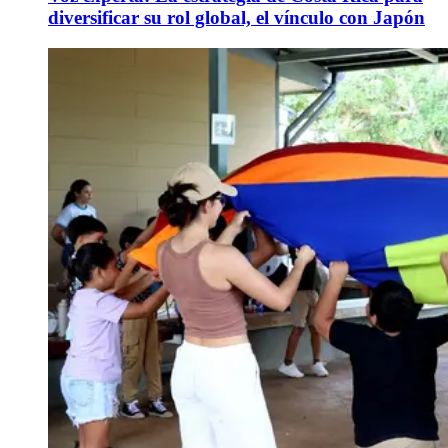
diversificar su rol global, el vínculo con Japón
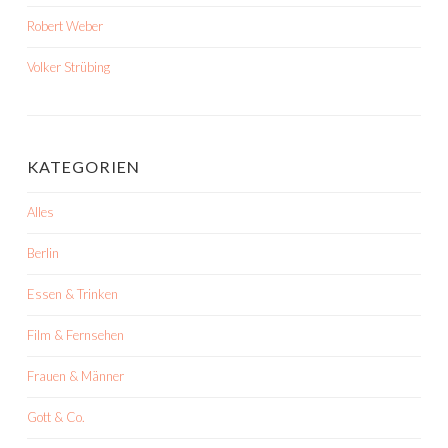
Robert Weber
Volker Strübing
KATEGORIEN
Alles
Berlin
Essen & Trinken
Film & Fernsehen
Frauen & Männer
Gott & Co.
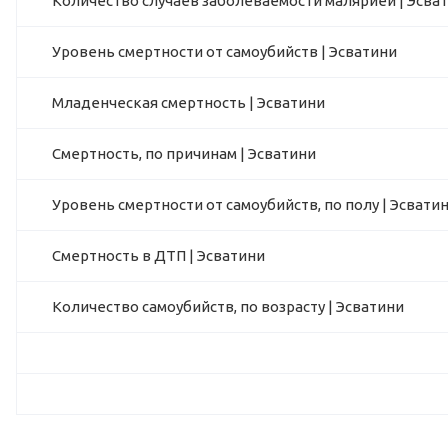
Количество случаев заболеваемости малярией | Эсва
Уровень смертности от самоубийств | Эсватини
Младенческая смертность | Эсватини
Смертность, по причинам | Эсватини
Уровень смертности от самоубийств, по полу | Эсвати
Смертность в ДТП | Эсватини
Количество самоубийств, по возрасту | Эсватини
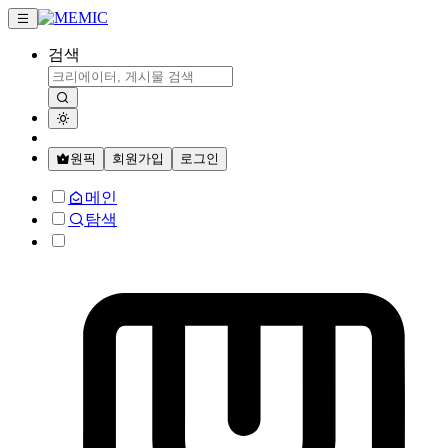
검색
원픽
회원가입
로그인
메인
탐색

§ §

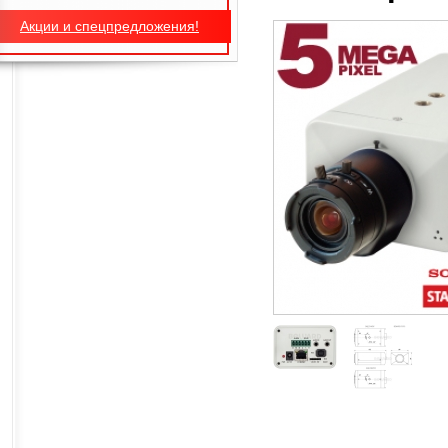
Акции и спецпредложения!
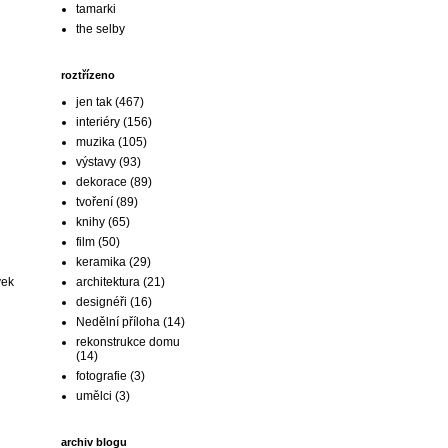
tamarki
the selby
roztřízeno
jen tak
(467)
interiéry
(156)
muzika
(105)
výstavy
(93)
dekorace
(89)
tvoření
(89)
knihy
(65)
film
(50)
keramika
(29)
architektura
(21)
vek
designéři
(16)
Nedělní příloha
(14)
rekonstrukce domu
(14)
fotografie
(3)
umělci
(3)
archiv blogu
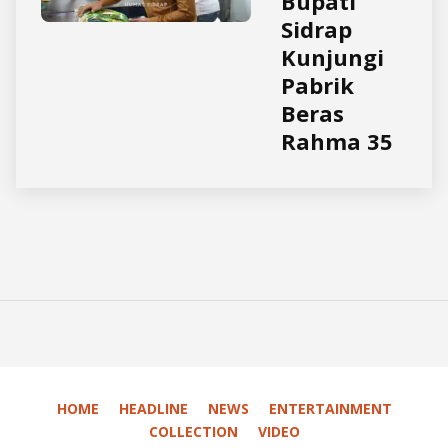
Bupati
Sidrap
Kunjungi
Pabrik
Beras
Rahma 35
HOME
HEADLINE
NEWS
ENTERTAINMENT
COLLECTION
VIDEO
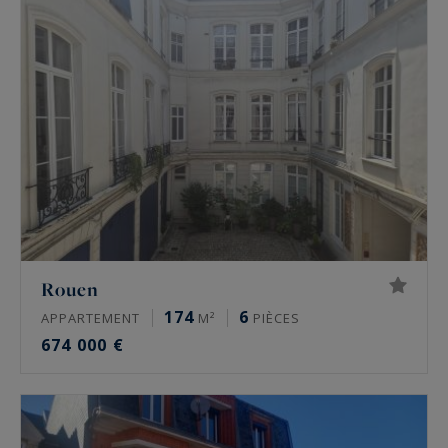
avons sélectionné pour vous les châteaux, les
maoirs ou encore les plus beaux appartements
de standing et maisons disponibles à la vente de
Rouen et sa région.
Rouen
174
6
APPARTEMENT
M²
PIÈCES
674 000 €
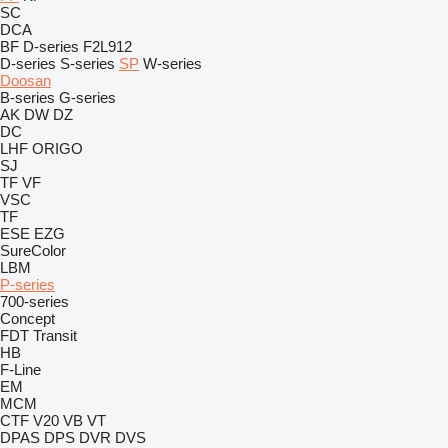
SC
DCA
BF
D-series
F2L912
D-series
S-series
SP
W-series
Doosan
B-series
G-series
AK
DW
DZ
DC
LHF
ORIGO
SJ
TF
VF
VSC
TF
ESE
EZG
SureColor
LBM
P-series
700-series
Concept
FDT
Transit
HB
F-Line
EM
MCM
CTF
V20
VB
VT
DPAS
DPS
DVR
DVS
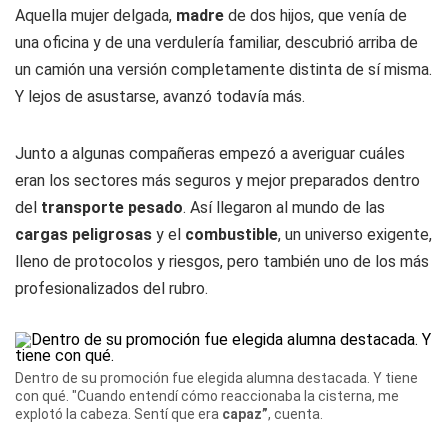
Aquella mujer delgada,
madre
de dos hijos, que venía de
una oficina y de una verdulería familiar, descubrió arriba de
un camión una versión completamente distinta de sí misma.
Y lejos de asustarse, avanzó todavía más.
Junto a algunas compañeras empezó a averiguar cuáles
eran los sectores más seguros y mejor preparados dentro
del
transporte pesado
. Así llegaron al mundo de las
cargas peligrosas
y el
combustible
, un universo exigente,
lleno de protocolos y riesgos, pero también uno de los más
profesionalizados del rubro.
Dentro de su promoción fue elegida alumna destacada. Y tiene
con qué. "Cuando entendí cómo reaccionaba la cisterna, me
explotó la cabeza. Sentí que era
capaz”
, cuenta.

§ §

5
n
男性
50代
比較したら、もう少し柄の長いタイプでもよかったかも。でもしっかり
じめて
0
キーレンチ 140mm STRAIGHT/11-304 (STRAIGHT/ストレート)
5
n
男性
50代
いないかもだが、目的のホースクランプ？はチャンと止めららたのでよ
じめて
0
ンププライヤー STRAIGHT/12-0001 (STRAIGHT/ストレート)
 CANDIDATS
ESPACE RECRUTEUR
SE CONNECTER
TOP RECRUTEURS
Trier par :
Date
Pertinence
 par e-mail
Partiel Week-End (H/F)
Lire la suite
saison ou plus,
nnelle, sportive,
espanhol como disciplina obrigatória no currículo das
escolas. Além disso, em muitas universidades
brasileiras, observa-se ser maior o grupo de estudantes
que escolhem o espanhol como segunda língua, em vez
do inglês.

§ §

→ WHAT IS NEEDED
Could you return exactly the stretch of the data above that starts at the line with "SE CONNECTER" and ends at the line with "brasileiras, observa-se ser", both lines included?

→ RESPONSE
SE CONNECTER
TOP RECRUTEURS
Trier par :
Date
Pertinence
 par e-mail
Partiel Week-End (H/F)
Lire la suite
saison ou plus,
nnelle, sportive,
espanhol como disciplina obrigatória no currículo das
escolas. Além disso, em muitas universidades
brasileiras, observa-se ser maior o grupo de estudantes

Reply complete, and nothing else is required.